• _Activity_
Across the listing below, how many lines hold "ankle"? Reply with the number by itself.

• _Dataset records_
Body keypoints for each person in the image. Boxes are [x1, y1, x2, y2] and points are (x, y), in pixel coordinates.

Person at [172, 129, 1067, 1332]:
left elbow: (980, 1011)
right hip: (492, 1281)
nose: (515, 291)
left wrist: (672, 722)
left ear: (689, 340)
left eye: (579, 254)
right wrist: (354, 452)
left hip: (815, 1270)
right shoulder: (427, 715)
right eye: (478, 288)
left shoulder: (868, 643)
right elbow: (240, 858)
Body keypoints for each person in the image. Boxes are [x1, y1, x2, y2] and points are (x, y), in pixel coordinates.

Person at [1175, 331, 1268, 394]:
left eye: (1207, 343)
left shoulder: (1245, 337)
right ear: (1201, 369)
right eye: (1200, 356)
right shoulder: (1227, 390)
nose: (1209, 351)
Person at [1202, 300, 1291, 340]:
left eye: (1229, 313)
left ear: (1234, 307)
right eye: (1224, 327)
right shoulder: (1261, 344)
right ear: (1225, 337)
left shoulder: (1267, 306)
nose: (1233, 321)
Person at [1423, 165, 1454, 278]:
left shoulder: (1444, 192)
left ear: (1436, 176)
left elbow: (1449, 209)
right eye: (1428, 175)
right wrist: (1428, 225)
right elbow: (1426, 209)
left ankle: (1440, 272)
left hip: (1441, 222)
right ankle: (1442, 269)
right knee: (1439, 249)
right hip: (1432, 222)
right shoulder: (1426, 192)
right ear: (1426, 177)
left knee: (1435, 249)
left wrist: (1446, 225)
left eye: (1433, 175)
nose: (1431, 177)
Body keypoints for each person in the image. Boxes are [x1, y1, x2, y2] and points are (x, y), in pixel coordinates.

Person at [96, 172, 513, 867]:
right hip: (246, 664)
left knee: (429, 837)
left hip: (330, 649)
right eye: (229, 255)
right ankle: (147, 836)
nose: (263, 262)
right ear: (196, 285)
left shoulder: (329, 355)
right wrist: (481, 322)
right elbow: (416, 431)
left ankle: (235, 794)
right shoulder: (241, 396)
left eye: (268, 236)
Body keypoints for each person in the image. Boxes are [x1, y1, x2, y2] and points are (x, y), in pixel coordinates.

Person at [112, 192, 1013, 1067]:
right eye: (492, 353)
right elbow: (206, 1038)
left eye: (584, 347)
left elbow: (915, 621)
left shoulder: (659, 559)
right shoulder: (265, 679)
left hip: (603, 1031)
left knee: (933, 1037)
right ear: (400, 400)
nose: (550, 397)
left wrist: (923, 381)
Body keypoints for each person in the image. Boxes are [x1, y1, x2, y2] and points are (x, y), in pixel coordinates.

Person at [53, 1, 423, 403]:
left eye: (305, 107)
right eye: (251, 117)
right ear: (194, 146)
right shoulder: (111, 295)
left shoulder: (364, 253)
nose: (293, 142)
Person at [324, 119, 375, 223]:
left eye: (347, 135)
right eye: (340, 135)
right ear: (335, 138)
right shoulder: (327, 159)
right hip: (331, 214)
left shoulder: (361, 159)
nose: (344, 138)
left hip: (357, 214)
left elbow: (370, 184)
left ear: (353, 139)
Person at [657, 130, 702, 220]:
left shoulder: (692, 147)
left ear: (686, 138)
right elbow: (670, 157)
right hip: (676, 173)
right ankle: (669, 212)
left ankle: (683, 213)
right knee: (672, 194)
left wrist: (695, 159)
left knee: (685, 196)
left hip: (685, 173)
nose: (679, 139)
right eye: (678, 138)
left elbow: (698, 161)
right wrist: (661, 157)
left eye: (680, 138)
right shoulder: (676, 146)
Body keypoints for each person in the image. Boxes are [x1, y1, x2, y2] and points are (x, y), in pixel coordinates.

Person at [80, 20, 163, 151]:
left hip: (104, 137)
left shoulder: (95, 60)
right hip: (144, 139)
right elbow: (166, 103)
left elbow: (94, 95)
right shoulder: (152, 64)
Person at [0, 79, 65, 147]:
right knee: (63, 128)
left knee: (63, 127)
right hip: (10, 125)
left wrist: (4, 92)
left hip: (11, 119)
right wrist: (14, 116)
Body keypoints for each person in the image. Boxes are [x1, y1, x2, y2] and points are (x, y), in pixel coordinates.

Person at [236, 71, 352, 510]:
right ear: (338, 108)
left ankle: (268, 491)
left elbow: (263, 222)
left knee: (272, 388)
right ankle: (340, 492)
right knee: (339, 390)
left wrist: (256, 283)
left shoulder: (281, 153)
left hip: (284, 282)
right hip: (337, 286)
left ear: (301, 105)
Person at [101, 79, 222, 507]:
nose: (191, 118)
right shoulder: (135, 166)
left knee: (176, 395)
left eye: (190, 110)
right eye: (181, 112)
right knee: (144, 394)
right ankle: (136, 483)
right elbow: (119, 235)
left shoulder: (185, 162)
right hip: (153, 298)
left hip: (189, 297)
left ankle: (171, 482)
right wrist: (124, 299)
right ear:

• _Task answer_
10